# Information shown
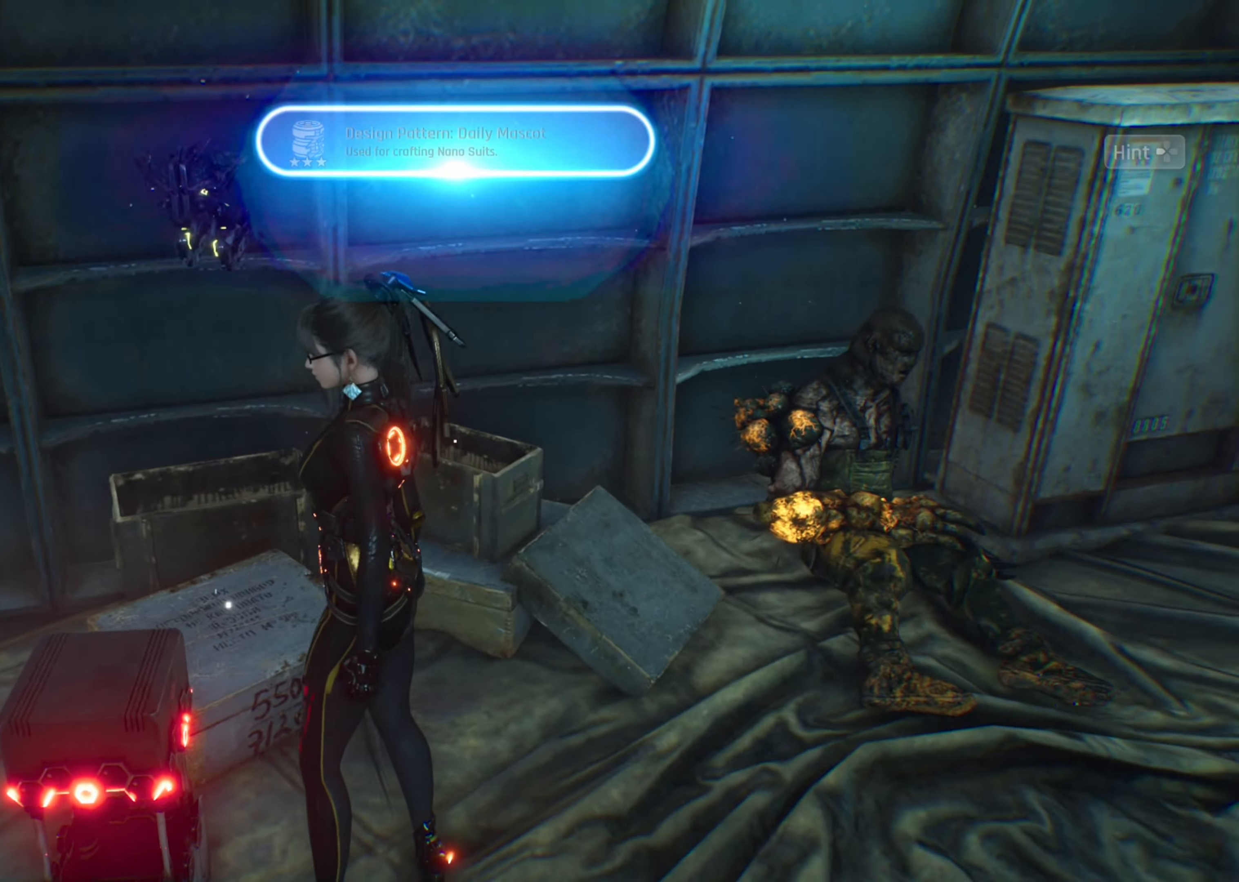
{"buttons": [], "left_stick": "center", "right_stick": "center", "events": [[300, "right_stick", "center"]]}
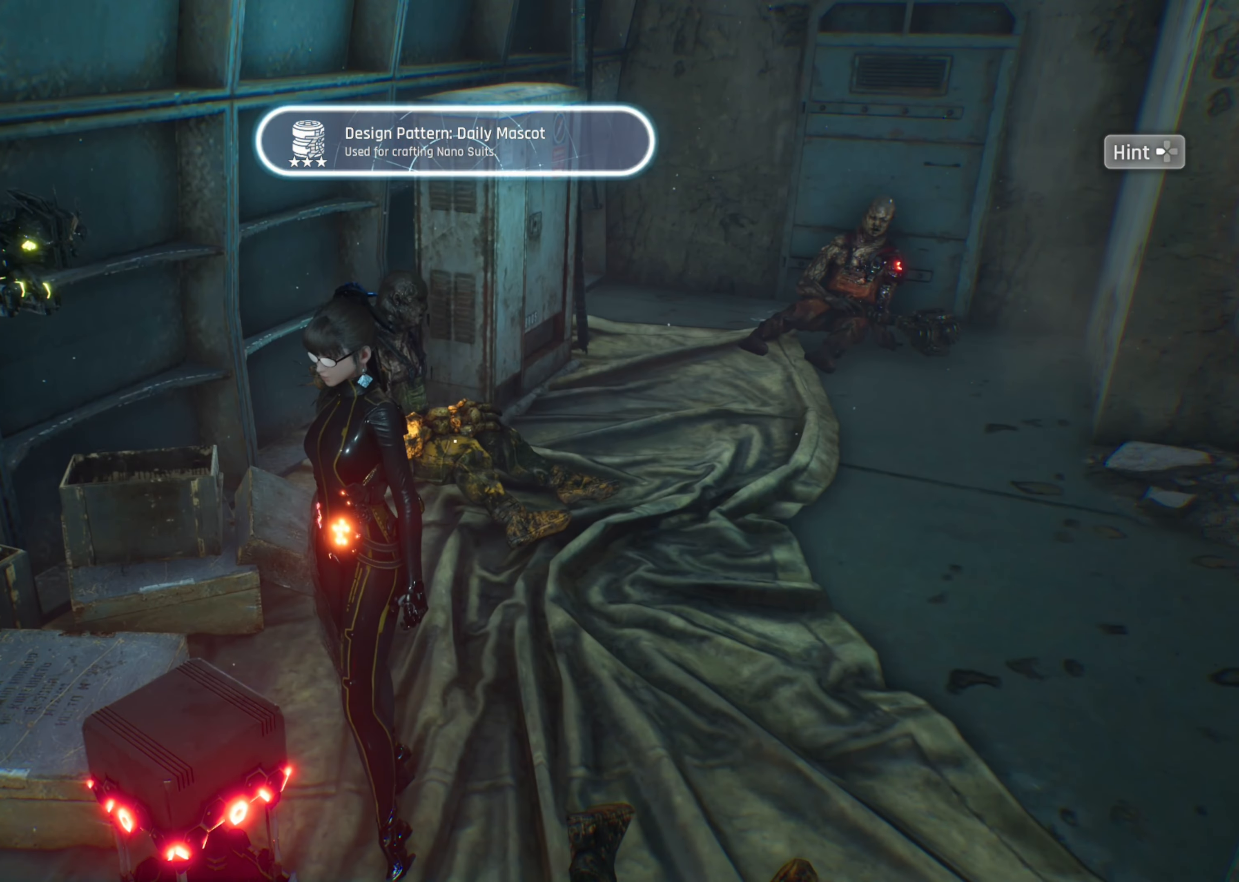
{"buttons": [], "left_stick": "center", "right_stick": "center", "events": []}
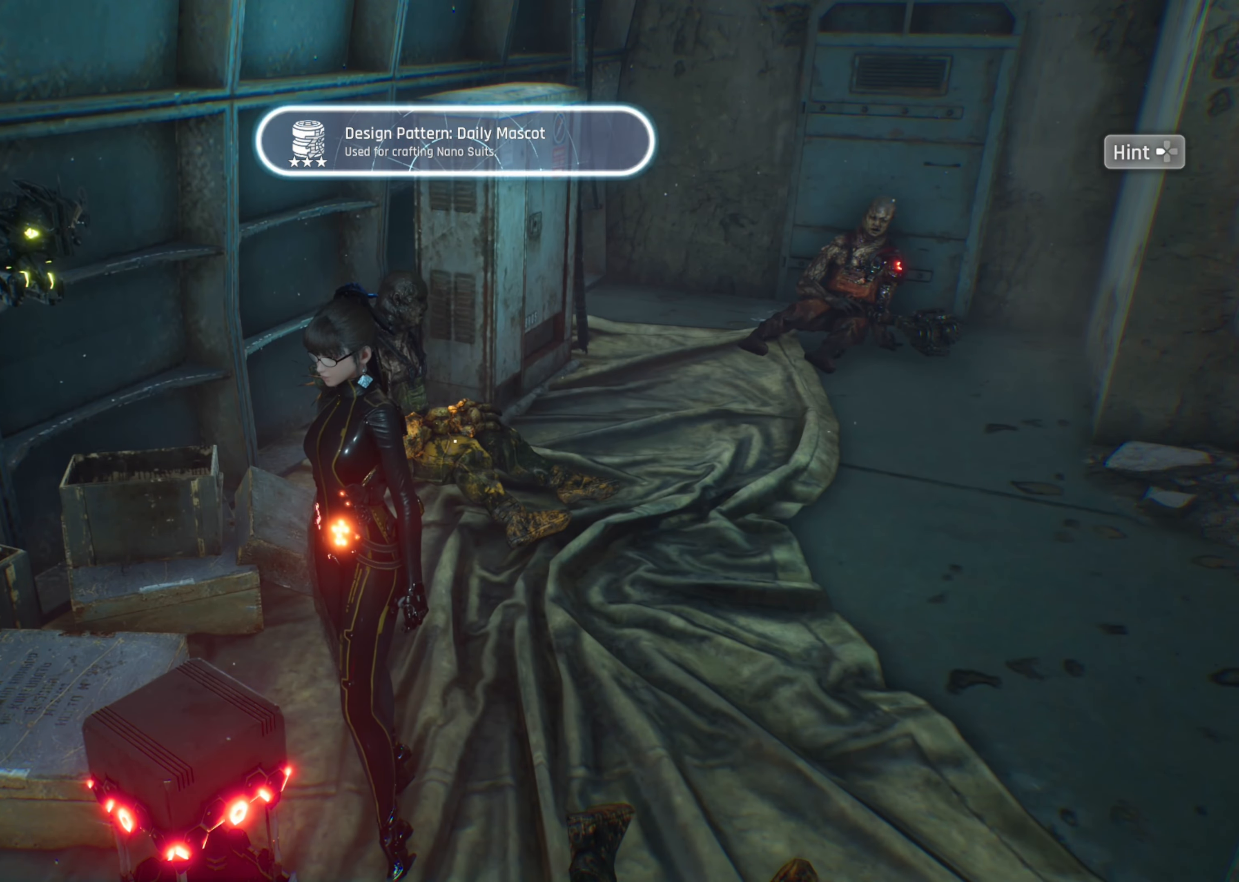
{"buttons": [], "left_stick": "up-right", "right_stick": "center", "events": [[300, "left_stick", "up-right"]]}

# How to complete this task
Return all the material exactly, pictures excluded.

# Output for this task
{"buttons": [], "left_stick": "center", "right_stick": "center", "events": [[300, "right_stick", "center"]]}
{"buttons": [], "left_stick": "center", "right_stick": "center", "events": []}
{"buttons": [], "left_stick": "up-right", "right_stick": "center", "events": [[300, "left_stick", "up-right"]]}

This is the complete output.